The cowards who hide their faces behind masks while claiming to be ridding the country of “anti-nationals” are certainly no saviours.
JNU has a certain reputation as a wellspring for student activism. The prevailing stereotype about the JNU student body is that of the “jholawallah” – an idealistic layabout, pursuing a supposedly “useless” humanities degree unlike his more pragmatic engineering and medical student brethren, who is happy to be a rebel without a cause and badmouth the establishment just for the sake of it. But even if this stereotype could be honestly applied to every student (and it cannot), that would still mean the worst crime they are guilty of is a difference of opinion. And it’s foolish to act like an outspoken activist is a greater threat to this country than a masked thug.
It wasn’t the JNU students who destroyed a public university’s campus on Sunday, it was the masked thugs. It wasn’t JNU students who caused dozens of people to be admitted to hospitals with injuries ranging from cuts and bruises to severe fractures, it was the masked thugs. It wasn’t JNU students who tried to bar the way of ambulances trying to enter the campus to provide help to the victims of the violence, it was the masked thugs. The JNU students aren’t the villains here. And the cowards who hide their faces behind masks while claiming to be ridding the country of “anti-nationals” are certainly no saviours.

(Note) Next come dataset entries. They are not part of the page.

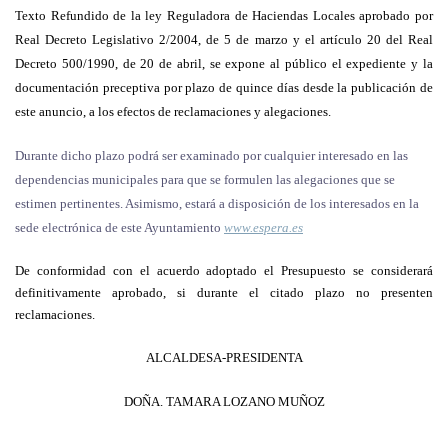
Texto Refundido de la ley Reguladora de Haciendas Locales aprobado por
Real Decreto Legislativo 2/2004, de 5 de marzo y el artículo 20 del Real
Decreto 500/1990, de 20 de abril, se expone al público el expediente y la
documentación preceptiva por plazo de quince días desde la publicación de
este anuncio, a los efectos de reclamaciones y alegaciones.
Durante dicho plazo podrá ser examinado por cualquier interesado en las
dependencias municipales
para que se formulen las alegaciones que se
estimen pertinentes. Asimismo, estará a disposición de los interesados en la
sede electrónica de este Ayuntamiento
www.espera.es
De conformidad con el acuerdo adoptado el Presupuesto se considerará
definitivamente aprobado, si durante el citado plazo no presenten
reclamaciones.
ALCALDESA-PRESIDENTA
DOÑA. TAMARA LOZANO MUÑOZ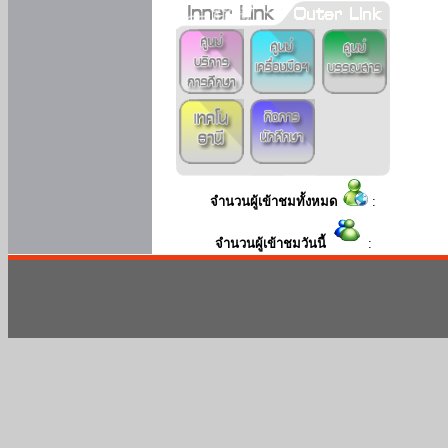
จำนวนผู้เข้าชมทั้งหมด
:
จำนวนผู้เข้าชมวันนี้
: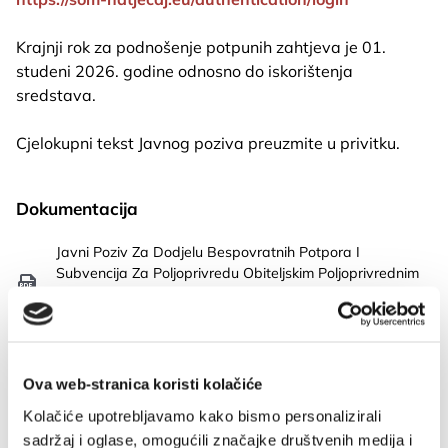
Krajnji rok za podnošenje potpunih zahtjeva je 01.
studeni 2026. godine odnosno do iskorištenja
sredstava.
Cjelokupni tekst Javnog poziva preuzmite u privitku.
Dokumentacija
Javni Poziv Za Dodjelu Bespovratnih Potpora I
Subvencija Za Poljoprivredu Obiteljskim Poljoprivrednim
Gospodarstvima Sa Sjedištem Na Području Grada
Labina U 2026.godini
Ova web-stranica koristi kolačiće
Kontakti
Kolačiće upotrebljavamo kako bismo personalizirali
sadržaj i oglase, omogućili značajke društvenih medija i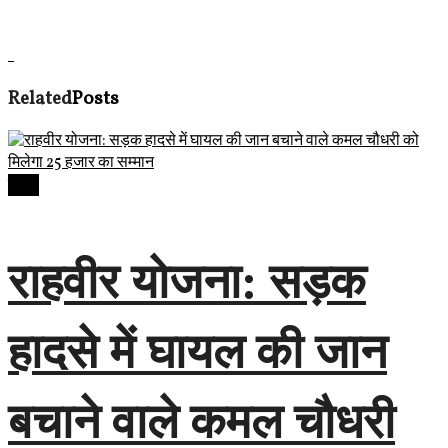
Related
Posts
देवास
राहवीर योजना: सड़क
हादसे में घायल की जान
बचाने वाले कमल चौधरी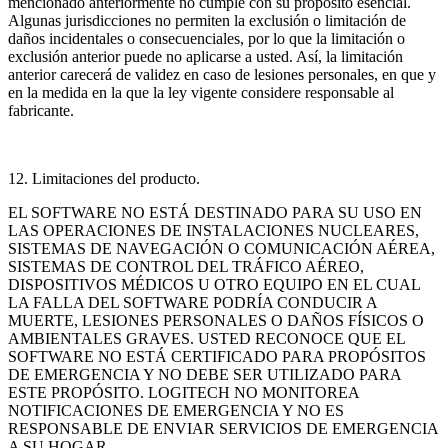
mencionado anteriormente no cumple con su propósito esencial.
Algunas jurisdicciones no permiten la exclusión o limitación de
daños incidentales o consecuenciales, por lo que la limitación o
exclusión anterior puede no aplicarse a usted. Así, la limitación
anterior carecerá de validez en caso de lesiones personales, en que y
en la medida en la que la ley vigente considere responsable al
fabricante.
12. Limitaciones del producto.
EL SOFTWARE NO ESTÁ DESTINADO PARA SU USO EN
LAS OPERACIONES DE INSTALACIONES NUCLEARES,
SISTEMAS DE NAVEGACIÓN O COMUNICACIÓN AÉREA,
SISTEMAS DE CONTROL DEL TRÁFICO AÉREO,
DISPOSITIVOS MÉDICOS U OTRO EQUIPO EN EL CUAL
LA FALLA DEL SOFTWARE PODRÍA CONDUCIR A
MUERTE, LESIONES PERSONALES O DAÑOS FÍSICOS O
AMBIENTALES GRAVES. USTED RECONOCE QUE EL
SOFTWARE NO ESTÁ CERTIFICADO PARA PROPÓSITOS
DE EMERGENCIA Y NO DEBE SER UTILIZADO PARA
ESTE PROPÓSITO. LOGITECH NO MONITOREA
NOTIFICACIONES DE EMERGENCIA Y NO ES
RESPONSABLE DE ENVIAR SERVICIOS DE EMERGENCIA
A SU HOGAR.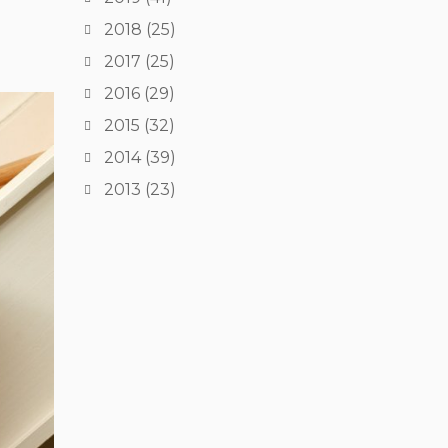
2018
(25)
2017
(25)
2016
(29)
2015
(32)
2014
(39)
2013
(23)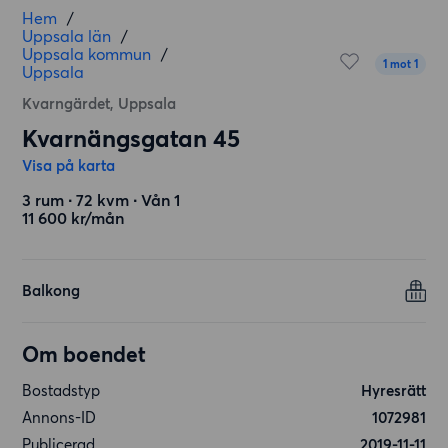
Hem
/
Uppsala län
/
Uppsala kommun
/
1 mot 1
Uppsala
Kvarngärdet, Uppsala
Kvarnängsgatan 45
Visa på karta
3 rum ∙ 72 kvm ∙ Vån 1
11 600 kr/mån
Balkong
Om boendet
Bostadstyp
Hyresrätt
Annons-ID
1072981
Publicerad
2019-11-11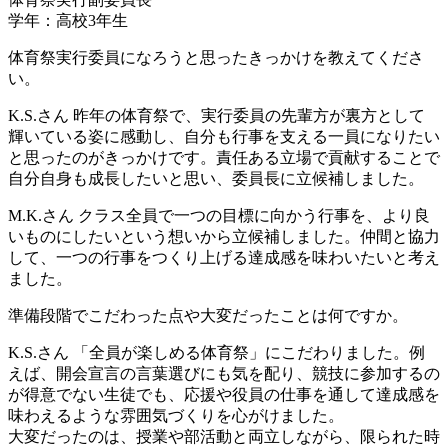
学年：高校3年生
体育祭実行委員になろうと思ったきっかけを教えてくださ
い。
K.S.さん
昨年の体育祭で、実行委員の先輩方が裏方として
輝いている姿に感動し、自分も行事を支える一員になりたい
と思ったのがきっかけです。責任ある立場で貢献することで
自分自身も成長したいと思い、委員長に立候補しました。
M.K.さん
クラス全員で一つの目標に向かう行事を、より良
いものにしたいという想いから立候補しました。仲間と協力
して、一つの行事をつくり上げる達成感を味わいたいと考え
ました。
準備段階でこだわった点や大変だったことは何ですか。
K.S.さん
「全員が楽しめる体育祭」にこだわりました。例
えば、開会宣言の言葉選びにも気を配り、競技に参加するの
が得意でない生徒でも、応援や役員の仕事を通して達成感を
味わえるような雰囲気づくりを心がけました。
大変だったのは、授業や部活動と両立しながら、限られた時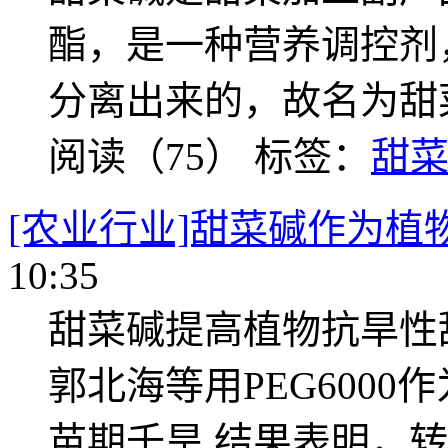
酯，是一种营养调控剂
分离出来的，故名为甜
阅读（75）
标签：
甜
[农业行业]甜菜碱作为植
10:35
甜菜碱提高植物抗旱性
郭北海等用PEG6000
苗期千旱,结果表明，转B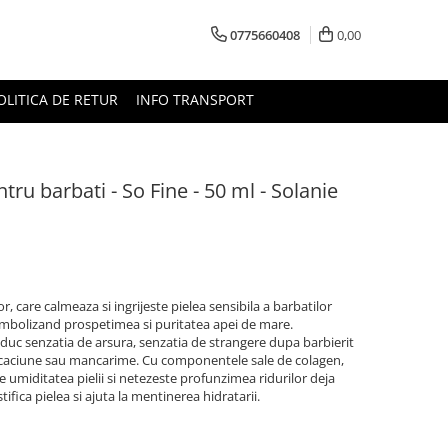
0775660408
0,00
OLITICA DE RETUR
INFO TRANSPORT
ru barbati - So Fine - 50 ml - Solanie
or, care calmeaza si ingrijeste pielea sensibila a barbatilor
imbolizand prospetimea si puritatea apei de mare.
duc senzatia de arsura, senzatia de strangere dupa barbierit
scaciune sau mancarime. Cu componentele sale de colagen,
te umiditatea pielii si netezeste profunzimea ridurilor deja
stifica pielea si ajuta la mentinerea hidratarii.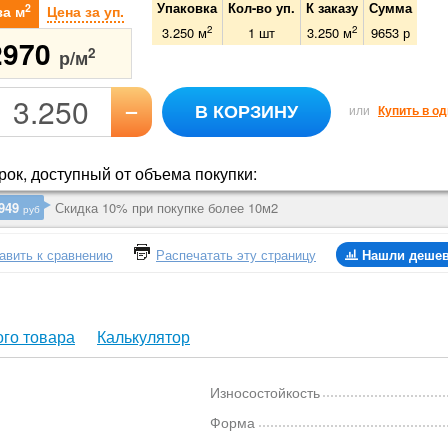
Упаковка
Кол-во уп.
К заказу
Сумма
2
за м
Цена за уп.
2
2
3.250 м
1
шт
3.250
м
9653
р
2970
2
р/м
–
В КОРЗИНУ
или
Купить в од
ок, доступный от объема покупки:
949
Скидка 10% при покупке более 10м2
руб
авить к сравнению
Распечатать эту страницу
Нашли деше
го товара
Калькулятор
Износостойкость
Форма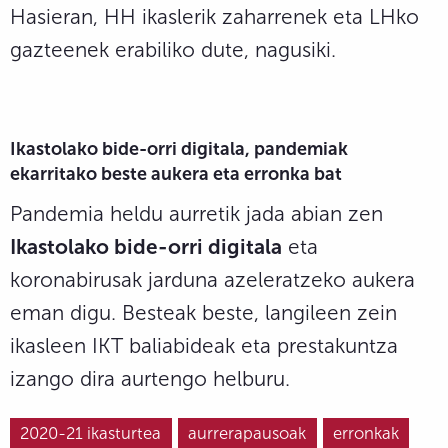
Hasieran, HH ikaslerik zaharrenek eta LHko
gazteenek erabiliko dute, nagusiki.
Ikastolako bide-orri digitala, pandemiak
ekarritako beste aukera eta erronka bat
Pandemia heldu aurretik jada abian zen
Ikastolako bide-orri digitala
eta
koronabirusak jarduna azeleratzeko aukera
eman digu. Besteak beste, langileen zein
ikasleen IKT baliabideak eta prestakuntza
izango dira aurtengo helburu.
2020-21 ikasturtea
aurrerapausoak
erronkak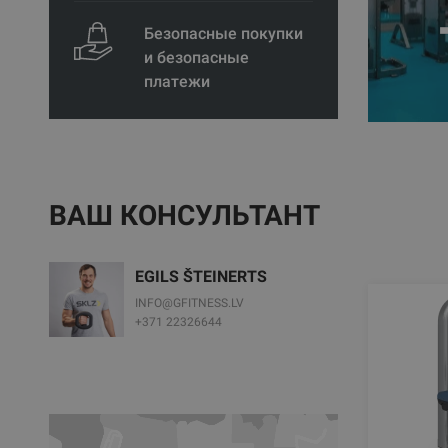
Безопасные покупки
и безопасные
платежи
ВАШ КОНСУЛЬТАНТ
EGILS ŠTEINERTS
INFO@GFITNESS.LV
+371 22326644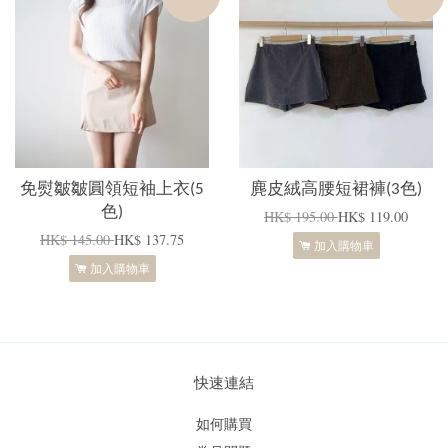
免熨皺皺圓領短袖上衣(5
麂皮絨高腰短裙褲(3色)
色)
HK$ 195.00
HK$ 119.00
HK$ 145.00
HK$ 137.75
加入購物車
加入購物車
快速連結
如何購買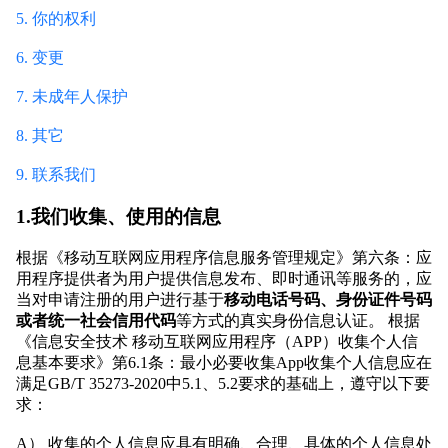
5. 你的权利
6. 变更
7. 未成年人保护
8. 其它
9. 联系我们
1.我们收集、使用的信息
根据《移动互联网应用程序信息服务管理规定》第六条：应
用程序提供者为用户提供信息发布、即时通讯等服务的，应
当对申请注册的用户进行基于
移动电话号码、身份证件号码
或者统一社会信用代码
等方式的真实身份信息认证。 根据
《信息安全技术 移动互联网应用程序（APP）收集个人信
息基本要求》第6.1条：最小必要收集App收集个人信息应在
满足GB/T 35273-2020中5.1、5.2要求的基础上，遵守以下要
求：
A） 收集的个人信息应具有明确、合理、具体的个人信息处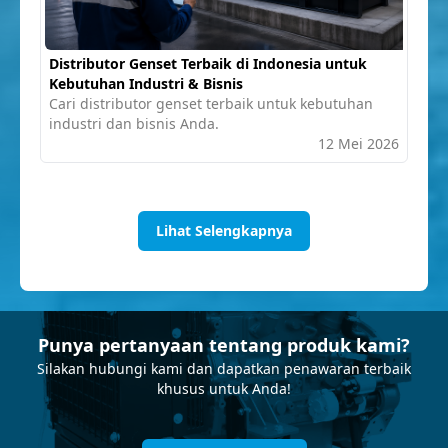
Distributor Genset Terbaik di Indonesia untuk
Kebutuhan Industri & Bisnis
Cari distributor genset terbaik untuk kebutuhan
industri dan bisnis Anda.
12 Mei 2026
Lihat Selengkapnya
Punya pertanyaan tentang produk kami?
Silakan hubungi kami dan dapatkan penawaran terbaik
khusus untuk Anda!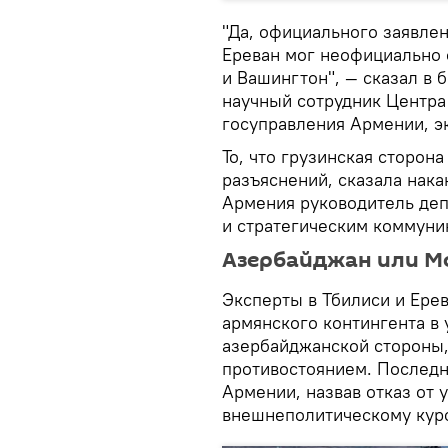
"Да, официального заявле
Ереван мог неофициально о
и Вашингтон", — сказал в 
научный сотрудник Центра
госуправления Армении, э
То, что грузинская сторон
разъяснений, сказала нака
Армения руководитель деп
и стратегическим коммуни
Азербайджан или М
Эксперты в Тбилиси и Ерев
армянского контингента в 
азербайджанской стороны,
противостоянием. Последн
Армении, назвав отказ от
внешнеполитическому курс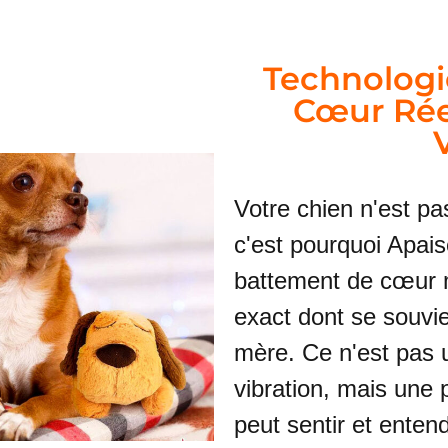
Technologi
Cœur Rée
Votre chien n'est pa
c'est pourquoi Apais
battement de cœur 
exact dont se souvie
mère. Ce n'est pas 
vibration, mais une 
peut sentir et enten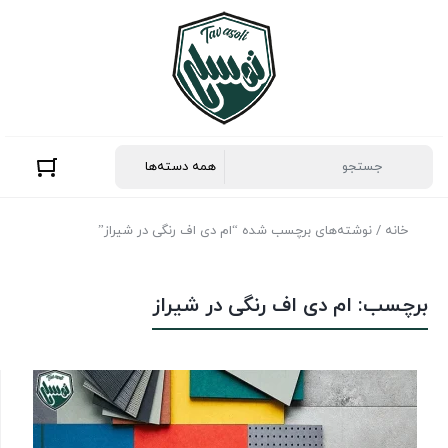
خانه
/ نوشته‌های برچسب شده “ام دی اف رنگی در شیراز”
برچسب:
ام دی اف رنگی در شیراز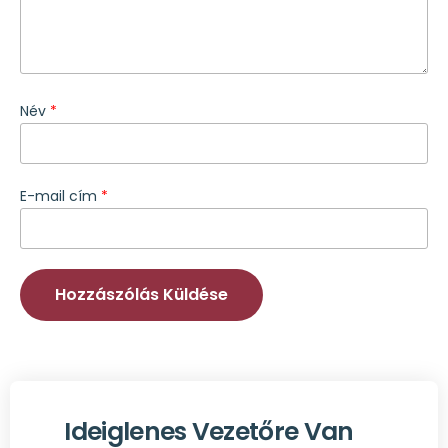
Név
*
E-mail cím
*
Ideiglenes Vezetőre Van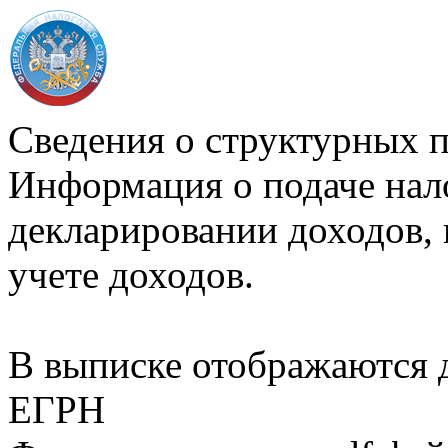
Сведения о структурных 
Информация о подаче нал
декларировании доходов, 
учете доходов.
В выписке отображаются
ЕГРН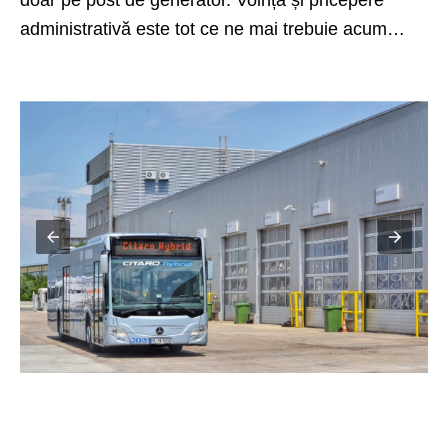
administrativă este tot ce ne mai trebuie acum…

Protesters and students shout slogans and hold Indian flags as they protest against the violent clashes at the Jawaharlal Nehru University (JNU) campus in New Delhi a day before, in Mumbai on January 6, 2020. Photo by PUNIT PARANJPE/AFP via Getty Images
JNU’s students deserve our support and our sympathy. It doesn’t matter if you’re right wing or left wing, liberal or conservative, pro-CAA or anti-CAA. Diversity – of opinions, religions, and languages – is the bedrock on which the Indian republic was founded, and it has to be preserved. “I disapprove of what you say, but I will defend to the death your right to say it,” was a phrase used by the French philosopher Voltaire’s biographer to describe the principle of free speech. After Sunday’s violence, those trying to silence the students of JNU would do well to remind themselves of those words.